Automorphisms of the complex plane
It depends on how much complex analysis you know. Let me give you a short proof (using heavy machinery).
If $f$ has an essential singularity at $\infty$, it can't be injective on $\mathbb{C}$ due to big Picard. If the singularity at $\infty$ is removable, then $f$ is constant by Liouville. Hence $f$ has a pole at $\infty$ which means that $f$ is a polynomial. If $\deg f \ge 2$, it won't be injective (fundamental theorem of algebra). That only leaves you with polynomials of degree exactly 1.
If $f : \mathbb{C} \rightarrow \mathbb{C}$ is an automorphism, it is entire and hence has a globally convergence power series $f(z) = \sum_{n=0}^\infty a_n z^n$. We can extend this function to a map $\tilde{f} : \mathbb{C} \rightarrow \bar{\mathbb{C}}$ by considering it as a function into the extended complex plane $\bar{\mathbb{C}} = \mathbb{C} \cup \lbrace \infty \rbrace$ which has a singularity at $\infty$.
If we take a coordinate chart about $\infty$ as $U_\infty = \lbrace \infty \rbrace \cup \lbrace z : |z| > 1 \rbrace$ with coordinate map $\phi : U \rightarrow \mathbb{D}$ given by $\phi(z) = 1/z$ for $z \neq \infty$ and $\phi(\infty) = 0$ then we can explore the nature of $\tilde{f}$'s singularity at infinity by composing it with $\phi$:
$ \tilde{f}(\phi(z)) = \sum_{n=0}^\infty \frac{a_n}{z^n} $
Its almost by definition that the above formula has an essential singularity at $z=0$ unless the $a_n$ eventually are all zero. If there were an essential singularity then by Cassorati-Weirestrass $f$ maps $U_\infty \setminus \lbrace \infty \rbrace$ to a dense subset of $\mathbb{C} $. But then $ f(\mathbb{D}) $ would necessarily intersect that dense set non-trivially, so $f$ would not be injective and hence not an automorphism. Therefore the above series $\tilde{f}(\phi(z))$ is a rational function, which implies that $\tilde{f}$ is a polynomial, so $f$ is a polynomial.
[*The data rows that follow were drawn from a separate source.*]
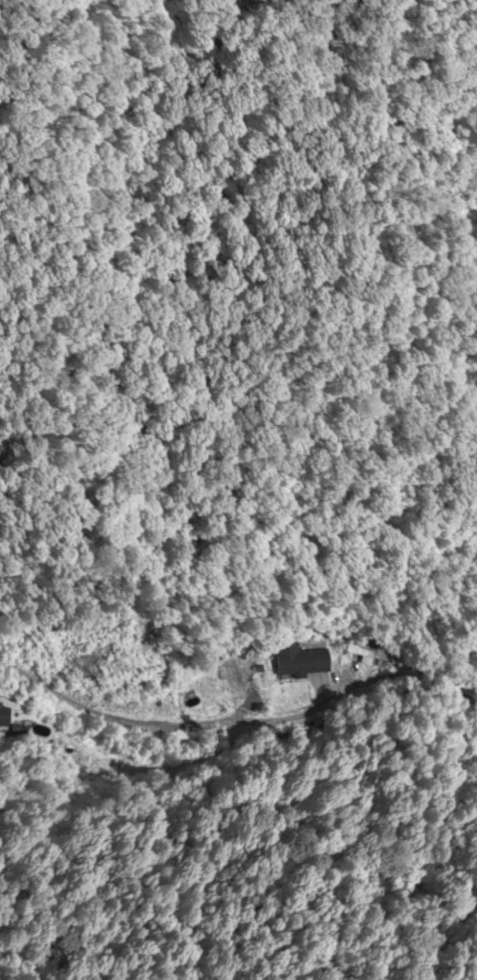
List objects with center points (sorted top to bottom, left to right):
building: (368, 653)
building: (300, 660)
road: (208, 667)
building: (232, 673)
road: (447, 688)
building: (1, 714)

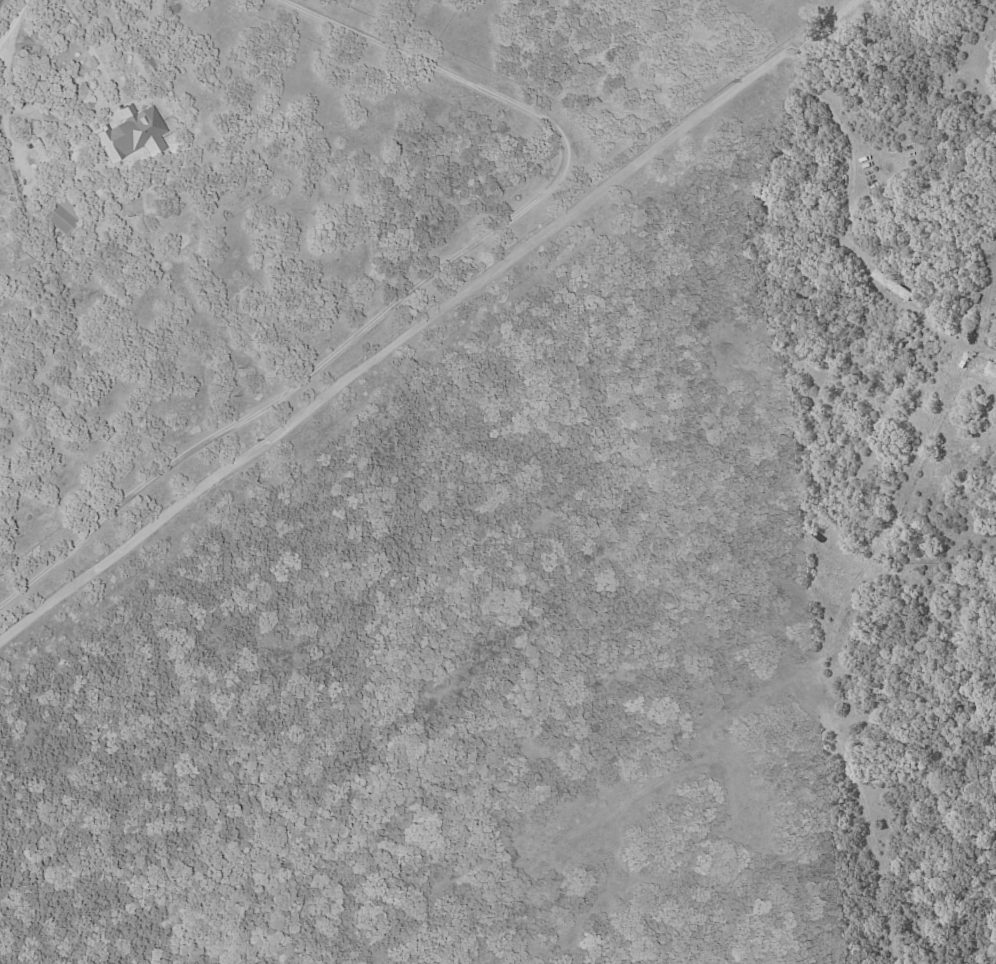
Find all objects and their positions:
road: (12, 19)
road: (72, 29)
building: (131, 134)
building: (60, 215)
building: (892, 285)
road: (416, 287)
road: (427, 319)
road: (953, 335)
building: (991, 369)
Finally, by the fundamental theorem of algebra, a polynomial is injective if and only if its degree is one, so $f(z) = az + b$.
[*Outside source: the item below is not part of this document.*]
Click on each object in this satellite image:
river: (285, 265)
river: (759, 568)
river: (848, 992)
You can start by noting that Big Picard's Theorem will tell you that you can not have an essential singularity at infinity because otherwise you will find multiple points mapping to the same value in different neighborhoods of infinity. This tells you that $f$ is necessarily a polynomial
Then note that if a function is degree greater greater than 1 it will have multiple roots and therefore have more than 1 value mapping to 0. Then you just eliminate constant functions to keep injectivity.